Is raising the minimum wage a "Full Employment Policy"?
How about extending unemployment benefits?
Lowering or rasing taxes?
Which ones?

Nice bullet point, but what does it mean?

LINK (http://lmgtfy.com/?q=full+employment+policies)

pgardn
05-09-2014, 07:56 PM
Macroeconomics has always bothered me.

So many assumptions and so many economists who seem to cherry pick trends depending on their politics.
I really have a difficult time with it.

Who would be a good economists to read that explains what all sides are contending?

Wild Cobra
05-09-2014, 09:39 PM
I don't see our problems related to Keynes vs Greenspan, as much as a problem with our trade deficit. We simply buy too much from foreign countries and our labor potential is suffering because of it.

boutons_deux
05-10-2014, 01:13 AM
I don't see our problems related to Keynes vs Greenspan, as much as a problem with our trade deficit. We simply buy too much from foreign countries and our labor potential is suffering because of it.

your right wingers want a strong (Macho Man!) dollar but you don't want the trade deficit it encourages.

Wild Cobra
05-10-2014, 10:49 AM
your right wingers want a strong (Macho Man!) dollar but you don't want the trade deficit it encourages.
What right wing policies encourage the trade deficit? I would challenge your opinion with mine, that most the off shoring of our jobs is because of liberal policies. Not conservative.

boutons_deux
05-10-2014, 11:10 AM
What right wing policies encourage the trade deficit? I would challenge your opinion with mine, that most the off shoring of our jobs is because of liberal policies. Not conservative.

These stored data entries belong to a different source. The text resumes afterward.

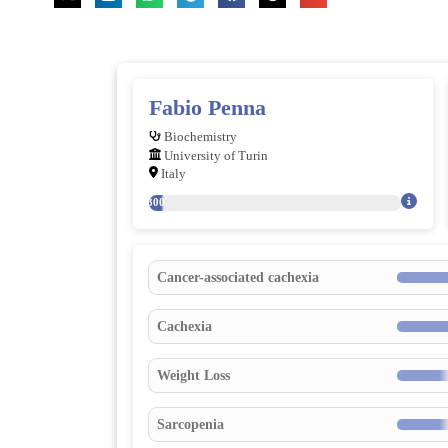
Fabio Penna
Biochemistry
University of Turin
Italy
300
Cancer-associated cachexia
Cachexia
Weight Loss
Sarcopenia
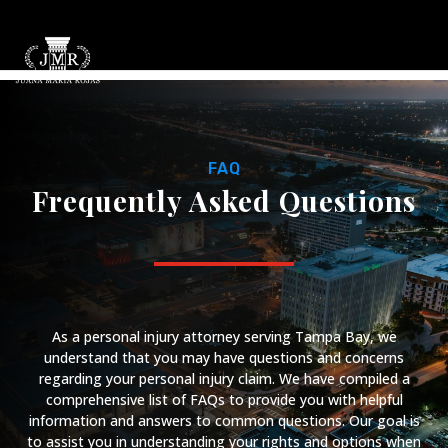
FAQ
Frequently Asked Questions
As a personal injury attorney serving Tampa Bay, we
understand that you may have questions and concerns
regarding your personal injury claim. We have compiled a
comprehensive list of FAQs to provide you with helpful
information and answers to common questions. Our goal is
to assist you in understanding your rights and options when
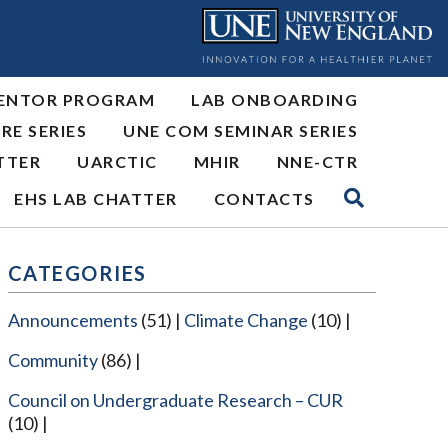
ENTOR PROGRAM
LAB ONBOARDING
RE SERIES
UNE COM SEMINAR SERIES
TTER
UARCTIC
MHIR
NNE-CTR
EHS LAB CHATTER
CONTACTS
CATEGORIES
Announcements
(51)
Climate Change
(10)
Community
(86)
Council on Undergraduate Research – CUR
(10)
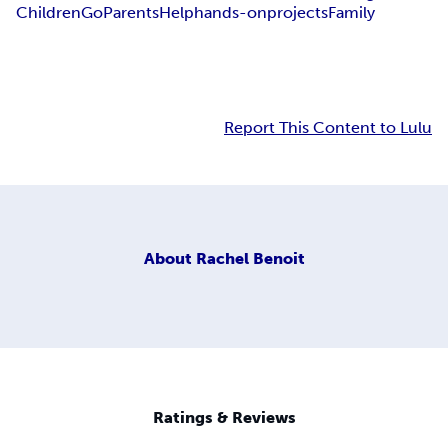
Children
GoParents
Help
hands-on
projects
Family
Report This Content to Lulu
About
Rachel Benoit
Ratings & Reviews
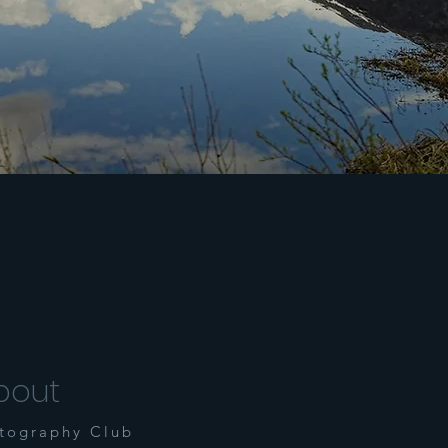
bout
tography Club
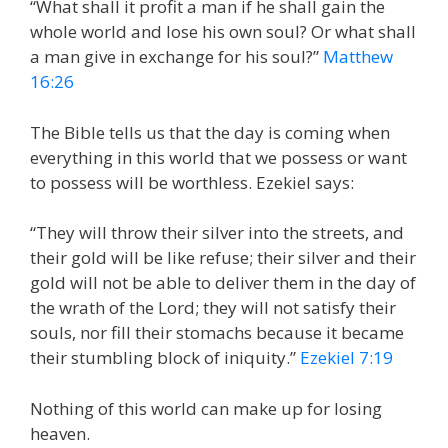
“What shall it profit a man if he shall gain the
whole world and lose his own soul? Or what shall
a man give in exchange for his soul?”
Matthew
16:26
The Bible tells us that the day is coming when
everything in this world that we possess or want
to possess will be worthless. Ezekiel says:
“They will throw their silver into the streets, and
their gold will be like refuse; their silver and their
gold will not be able to deliver them in the day of
the wrath of the Lord; they will not satisfy their
souls, nor fill their stomachs because it became
their stumbling block of iniquity.”
Ezekiel 7:19
Nothing of this world can make up for losing
heaven.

dickless Repugs and right-wing STers love strong dollar, because that implies strong, macho, imperial, STRONG BIG DICK America. Then they complain about trade deficits enabled by STRONG DOLLAR that makes importing/reselling cheaper than building, and makes US products less sellable overseas.

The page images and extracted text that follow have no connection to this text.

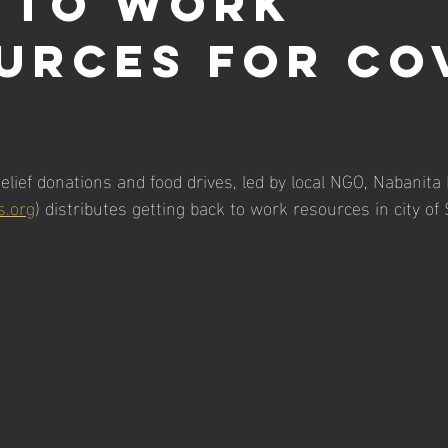
 to work
urces for Co
elief donations and food drives, led by local NGO, Nabanita
s.org
) distributes getting back to work resources in city of 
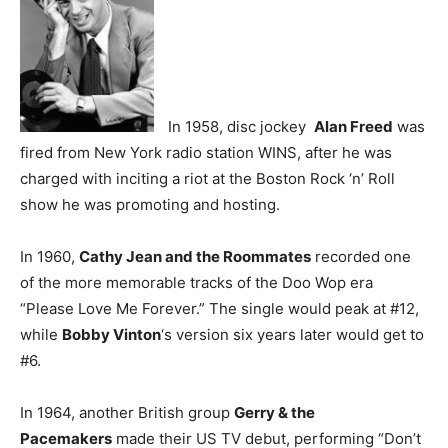
In 1958, disc jockey
Alan Freed
was
fired from New York radio station WINS, after he was
charged with inciting a riot at the Boston Rock ‘n’ Roll
show he was promoting and hosting.
In 1960,
Cathy Jean and the Roommates
recorded one
of the more memorable tracks of the Doo Wop era
“Please Love Me Forever.” The single would peak at #12,
while
Bobby Vinton
‘s version six years later would get to
#6.
In 1964, another British group
Gerry & the
Pacemakers
made their US TV debut, performing “Don’t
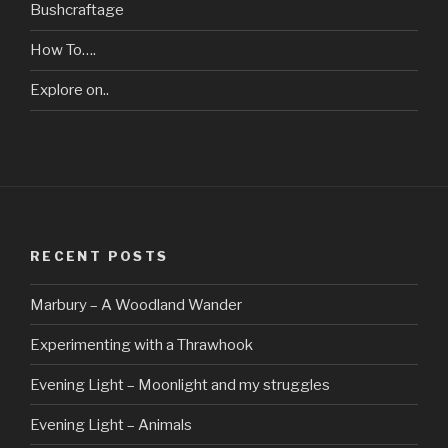
Bushcraftage
How To….
Explore on..
RECENT POSTS
Marbury – A Woodland Wander
Experimenting with a Thrawhook
Evening Light – Moonlight and my struggles
Evening Light – Animals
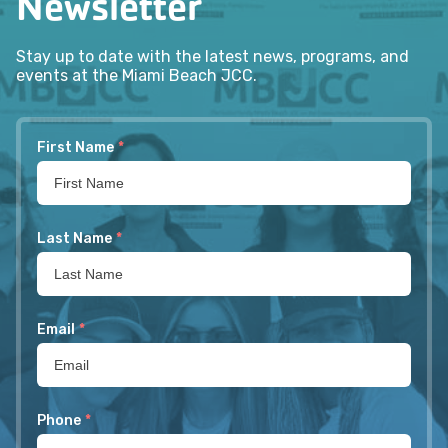
Newsletter
Stay up to date with the latest news, programs, and
events at the Miami Beach JCC.
First Name
*
Last Name
*
Email
*
Phone
*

also, the VRWC/UCA push for globalization and "free trade" encouraged US mfrs to force US employees to wage-compete against Chinese, etc, and of course US employees lost BIG TIME.

Wild Cobra
05-10-2014, 11:36 AM
dickless Repugs and right-wing STers love strong dollar, because that implies strong, macho, imperial, STRONG BIG DICK America. Then they complain about trade deficits enabled by STRONG DOLLAR that makes importing/reselling cheaper than building, and makes US products less sellable overseas.

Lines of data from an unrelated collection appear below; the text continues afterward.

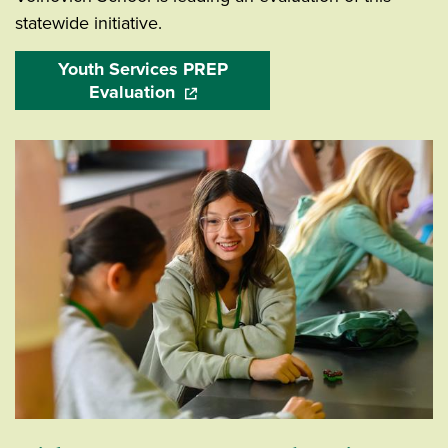
statewide initiative.
Youth Services PREP
Evaluation
(opens in a new window)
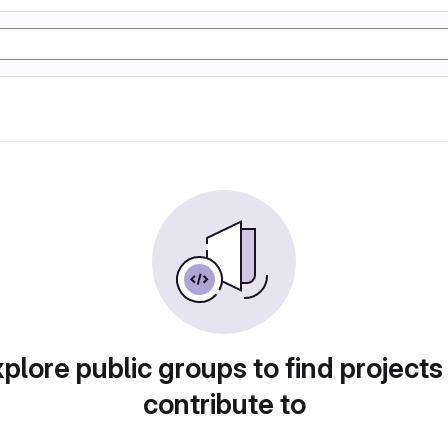
plore public groups to find projects
contribute to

also, the VRWC/UCA push for globalization and "free trade" encouraged US mfrs to force US employees to wage-compete against Chinese, etc, and of course US employees lost BIG TIME.
Will you do me a favor please...

Give me a step by step of the logic you are using. I don't follow.

boutons_deux
05-10-2014, 11:47 AM
Will you do me a favor please...

Give me a step by step of the logic you are using. I don't follow.

:lol

strong $ = US products more expensive to sell overseas

strong $ = foreign products cheaper to import

strong $ enables greater US trade deficits

China suppressing its currency makes its products cheaper to export, while simultaneously dumping a lot of shit on foreign markets at or below cost. result? guess

Wild Cobra
05-10-2014, 11:52 AM
:lol

strong $ = US products more expensive to sell overseas

strong $ = foreign products cheaper to import

strong $ enables greater US trade deficits

China suppressing its currency makes its products cheaper to export, while simultaneously dumping a lot of shit on foreign markets at or below cost. result? guess
What you have listed is a means for us to be able to buy what we cannot produce so readily here. It should have never applied to nearly all goods as it does today.

The free trade agreements are the reason we no longer place tariff on these items like in the past. Most of our free trade laws were signed by a liberal president, William Jefferson Clinton.

Tariffs are understood to be important as our founding fathers:

"To regulate Commerce with foreign Nations, and among the several states, and with the Indian Tribes;"

boutons_deux
05-10-2014, 12:24 PM
Slick Willy was not liberal, he was neo-liberal (liberating business from regulations). He now admits deregulating finance (he was suckered by Rubin, etc) was a mistake.

Lots of stuff was very important to the FFs and written into the Constituion, nearly all of which the VRWC/Christian supremacists want to destroy as lying "lovers of the Constitution".